Berti è stato condannato dal tribunale di Avellino a cinque anni e 10 mesi per la strage del bus precipitato nel 2013 dal viadotto “Acqualonga” dell’A16 Napoli-Canosa causando la morte di 40 persone (leggi qui tutte le condanne). Castellucci era stato assolto. Il manager, emerge dalle intercettazioni depositate al Riesame, si aspettava una condanna di gran lunga inferiore in modo poi da chiedere la messa alla prova ed evitare il carcere. E quando invece i giudici leggono la sentenza si arrabbia tanto che al telefono dice: “Meritava che mi alzassi una mattina e andassi ad Avellino a dire la verità”. Dalle chiamate che Berti fa alla moglie ma anche a Donferri e altri colleghi, si capisce che il primo aumento di stipendio non basta più. Il manager vuole chiedere anche che Castellucci non prenda provvedimenti disciplinari. La procura di Avellino aveva impugnato la sentenza lo scorso anno mentre i colleghi genovesi avevano trasmesso le intercettazioni chiave.

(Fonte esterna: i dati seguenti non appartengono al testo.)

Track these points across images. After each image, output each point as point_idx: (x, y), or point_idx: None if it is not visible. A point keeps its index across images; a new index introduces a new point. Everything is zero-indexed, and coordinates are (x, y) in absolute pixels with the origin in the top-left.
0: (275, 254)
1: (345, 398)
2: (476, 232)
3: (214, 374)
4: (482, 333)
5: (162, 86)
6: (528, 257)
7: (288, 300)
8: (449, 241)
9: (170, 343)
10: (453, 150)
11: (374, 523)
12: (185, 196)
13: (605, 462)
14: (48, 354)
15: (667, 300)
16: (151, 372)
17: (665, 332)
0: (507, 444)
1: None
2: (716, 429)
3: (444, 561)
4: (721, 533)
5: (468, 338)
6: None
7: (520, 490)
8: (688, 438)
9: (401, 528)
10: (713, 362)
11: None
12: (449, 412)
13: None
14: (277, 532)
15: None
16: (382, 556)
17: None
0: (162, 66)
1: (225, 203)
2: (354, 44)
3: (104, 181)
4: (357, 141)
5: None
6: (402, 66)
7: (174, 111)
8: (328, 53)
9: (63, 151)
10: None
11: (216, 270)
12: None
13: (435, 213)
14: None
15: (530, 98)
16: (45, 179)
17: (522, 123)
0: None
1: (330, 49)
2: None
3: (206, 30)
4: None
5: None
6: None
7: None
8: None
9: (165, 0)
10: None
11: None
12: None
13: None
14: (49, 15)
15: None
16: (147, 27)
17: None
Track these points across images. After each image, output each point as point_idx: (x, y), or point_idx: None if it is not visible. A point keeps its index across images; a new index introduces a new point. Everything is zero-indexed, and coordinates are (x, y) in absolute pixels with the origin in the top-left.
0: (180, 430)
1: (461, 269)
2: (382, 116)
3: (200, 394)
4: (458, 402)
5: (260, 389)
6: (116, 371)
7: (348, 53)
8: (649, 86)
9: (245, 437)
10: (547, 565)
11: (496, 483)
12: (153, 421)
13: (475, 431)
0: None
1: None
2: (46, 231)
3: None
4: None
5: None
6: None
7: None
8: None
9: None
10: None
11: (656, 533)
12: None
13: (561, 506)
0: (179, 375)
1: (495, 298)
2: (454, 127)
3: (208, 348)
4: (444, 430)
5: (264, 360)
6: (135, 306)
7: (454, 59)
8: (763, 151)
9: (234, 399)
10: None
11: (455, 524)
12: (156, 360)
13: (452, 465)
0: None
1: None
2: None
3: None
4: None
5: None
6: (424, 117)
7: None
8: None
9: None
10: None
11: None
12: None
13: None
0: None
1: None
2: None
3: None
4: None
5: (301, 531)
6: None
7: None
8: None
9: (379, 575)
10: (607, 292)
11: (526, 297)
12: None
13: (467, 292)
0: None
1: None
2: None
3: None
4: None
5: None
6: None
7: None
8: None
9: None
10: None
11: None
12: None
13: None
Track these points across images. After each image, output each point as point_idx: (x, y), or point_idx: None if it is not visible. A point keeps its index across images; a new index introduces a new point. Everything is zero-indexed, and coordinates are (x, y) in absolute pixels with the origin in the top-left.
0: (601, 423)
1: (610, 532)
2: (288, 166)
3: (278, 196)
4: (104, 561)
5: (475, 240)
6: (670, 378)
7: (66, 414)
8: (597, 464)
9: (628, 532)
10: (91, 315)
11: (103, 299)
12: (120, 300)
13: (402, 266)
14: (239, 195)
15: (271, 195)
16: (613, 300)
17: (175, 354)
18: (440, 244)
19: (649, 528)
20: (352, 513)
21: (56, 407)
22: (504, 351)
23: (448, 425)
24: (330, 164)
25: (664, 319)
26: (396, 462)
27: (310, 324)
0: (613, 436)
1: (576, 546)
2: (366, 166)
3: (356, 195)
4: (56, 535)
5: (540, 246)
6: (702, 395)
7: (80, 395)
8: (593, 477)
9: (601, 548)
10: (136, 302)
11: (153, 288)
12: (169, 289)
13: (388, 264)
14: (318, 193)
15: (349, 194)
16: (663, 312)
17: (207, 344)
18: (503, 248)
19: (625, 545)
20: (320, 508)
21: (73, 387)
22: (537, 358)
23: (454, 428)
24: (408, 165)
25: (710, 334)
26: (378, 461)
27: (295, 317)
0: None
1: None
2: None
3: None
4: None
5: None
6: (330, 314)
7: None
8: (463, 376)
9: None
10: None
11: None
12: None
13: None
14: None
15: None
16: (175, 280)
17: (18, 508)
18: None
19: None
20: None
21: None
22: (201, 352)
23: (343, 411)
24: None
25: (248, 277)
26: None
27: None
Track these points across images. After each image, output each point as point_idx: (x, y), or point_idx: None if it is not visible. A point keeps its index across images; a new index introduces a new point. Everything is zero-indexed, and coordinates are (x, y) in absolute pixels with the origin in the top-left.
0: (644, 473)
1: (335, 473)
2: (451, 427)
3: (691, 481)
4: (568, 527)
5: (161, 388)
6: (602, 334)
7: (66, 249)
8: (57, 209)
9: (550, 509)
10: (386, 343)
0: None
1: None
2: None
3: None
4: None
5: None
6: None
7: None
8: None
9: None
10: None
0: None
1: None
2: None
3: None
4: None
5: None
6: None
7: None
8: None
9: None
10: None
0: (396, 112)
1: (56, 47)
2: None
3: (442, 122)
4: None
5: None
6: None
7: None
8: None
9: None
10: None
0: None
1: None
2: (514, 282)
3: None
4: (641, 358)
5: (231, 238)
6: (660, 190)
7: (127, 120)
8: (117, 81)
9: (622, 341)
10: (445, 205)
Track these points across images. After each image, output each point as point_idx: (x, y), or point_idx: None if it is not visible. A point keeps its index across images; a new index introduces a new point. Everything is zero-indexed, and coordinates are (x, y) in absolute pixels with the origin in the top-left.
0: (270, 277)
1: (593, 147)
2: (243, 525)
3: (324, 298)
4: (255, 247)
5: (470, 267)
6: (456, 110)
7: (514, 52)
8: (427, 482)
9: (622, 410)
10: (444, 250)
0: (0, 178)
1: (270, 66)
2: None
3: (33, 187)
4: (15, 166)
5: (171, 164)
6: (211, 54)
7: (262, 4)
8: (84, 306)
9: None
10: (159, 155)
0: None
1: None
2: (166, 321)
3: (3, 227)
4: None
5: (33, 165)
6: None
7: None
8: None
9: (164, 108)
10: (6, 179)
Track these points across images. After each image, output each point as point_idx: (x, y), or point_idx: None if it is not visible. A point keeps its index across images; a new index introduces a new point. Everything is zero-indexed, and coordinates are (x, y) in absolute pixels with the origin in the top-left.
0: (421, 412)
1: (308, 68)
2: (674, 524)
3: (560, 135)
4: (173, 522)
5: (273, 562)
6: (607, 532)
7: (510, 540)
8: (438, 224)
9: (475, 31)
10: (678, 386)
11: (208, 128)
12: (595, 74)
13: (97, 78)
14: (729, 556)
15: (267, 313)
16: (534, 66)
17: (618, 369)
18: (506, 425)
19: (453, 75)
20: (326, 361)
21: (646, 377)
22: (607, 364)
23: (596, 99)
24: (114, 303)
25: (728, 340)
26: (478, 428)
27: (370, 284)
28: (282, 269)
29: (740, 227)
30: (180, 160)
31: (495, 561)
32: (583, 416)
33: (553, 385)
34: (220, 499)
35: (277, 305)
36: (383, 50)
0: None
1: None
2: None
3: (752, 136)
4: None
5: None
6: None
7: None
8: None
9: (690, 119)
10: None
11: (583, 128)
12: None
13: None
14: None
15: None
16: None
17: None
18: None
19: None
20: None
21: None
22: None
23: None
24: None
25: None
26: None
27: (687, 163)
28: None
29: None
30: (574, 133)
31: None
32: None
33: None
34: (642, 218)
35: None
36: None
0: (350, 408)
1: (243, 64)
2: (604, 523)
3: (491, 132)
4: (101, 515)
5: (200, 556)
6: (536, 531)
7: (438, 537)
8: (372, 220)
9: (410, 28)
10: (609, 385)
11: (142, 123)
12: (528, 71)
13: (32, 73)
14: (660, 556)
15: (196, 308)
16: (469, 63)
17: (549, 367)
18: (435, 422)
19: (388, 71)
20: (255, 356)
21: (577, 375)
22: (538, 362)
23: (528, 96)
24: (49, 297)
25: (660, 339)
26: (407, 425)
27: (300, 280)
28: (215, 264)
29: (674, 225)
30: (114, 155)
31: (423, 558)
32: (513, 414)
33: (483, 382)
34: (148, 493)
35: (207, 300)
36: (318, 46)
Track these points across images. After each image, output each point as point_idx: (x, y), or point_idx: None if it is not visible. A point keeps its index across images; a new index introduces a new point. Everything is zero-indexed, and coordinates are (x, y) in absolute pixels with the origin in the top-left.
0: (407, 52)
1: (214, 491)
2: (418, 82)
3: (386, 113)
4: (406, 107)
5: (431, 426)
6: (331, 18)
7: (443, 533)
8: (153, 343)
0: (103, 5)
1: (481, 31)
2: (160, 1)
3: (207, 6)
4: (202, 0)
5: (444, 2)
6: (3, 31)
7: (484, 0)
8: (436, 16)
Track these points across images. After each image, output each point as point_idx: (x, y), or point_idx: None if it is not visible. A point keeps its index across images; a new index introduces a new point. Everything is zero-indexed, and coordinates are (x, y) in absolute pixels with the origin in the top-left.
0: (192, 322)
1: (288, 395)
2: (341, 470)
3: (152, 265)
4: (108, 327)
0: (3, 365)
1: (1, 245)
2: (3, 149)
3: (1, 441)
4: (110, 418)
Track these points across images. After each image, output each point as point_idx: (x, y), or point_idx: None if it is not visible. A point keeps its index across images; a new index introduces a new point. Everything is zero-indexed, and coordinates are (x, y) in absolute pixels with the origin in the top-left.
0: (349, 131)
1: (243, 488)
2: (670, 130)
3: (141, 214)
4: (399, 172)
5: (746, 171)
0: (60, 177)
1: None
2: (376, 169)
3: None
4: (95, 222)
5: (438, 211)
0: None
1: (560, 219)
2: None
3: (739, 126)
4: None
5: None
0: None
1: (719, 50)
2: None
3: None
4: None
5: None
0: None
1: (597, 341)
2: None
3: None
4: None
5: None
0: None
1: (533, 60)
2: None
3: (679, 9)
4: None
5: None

Durissimo l’intervento del sottosegretario Carlo Sibilia. “Dall’inchiesta di Genova sulla dirigenza di ASPI emergerebbe che i vertici di Autostrade per l’Italia, ed in particolare Paolo Berti, pur difendere sé stessi e la propria carriera, abbiano mentito ai giudici del processo sulla strage del bus ad Avellino, che il 28 luglio 2013 spezzò la vita di 38 persone. Solo il pensiero mi fa rabbrividire. Sembra che certa gente, pagata per tenere al sicuro i cittadini italiani, abbia pensato al proprio tornaconto invece che alla salute di chi usa le autostrade. Oltre che a confermare, una volta di più, le negligenze della gestione del sistema autostradale, se quanto viene fuori dall’inchiesta dovesse essere confermato, tale risultanza sarebbe da tenere in considerazione in relazione agli esiti del processo sulla strage di Acqualonga, ad Avellino. Forse per qualcuno la vita di quelle 38 persone e dei dieci feriti valeva meno dello scatto di carriera e del conseguente aumento di stipendio. Ora si faccia piena luce, non solo sulla strage del Ponte Morandi, ma anche su quella di Avellino, in maniera da restituire giustizia, e soprattutto verità, alle vittime e alle loro famiglie”.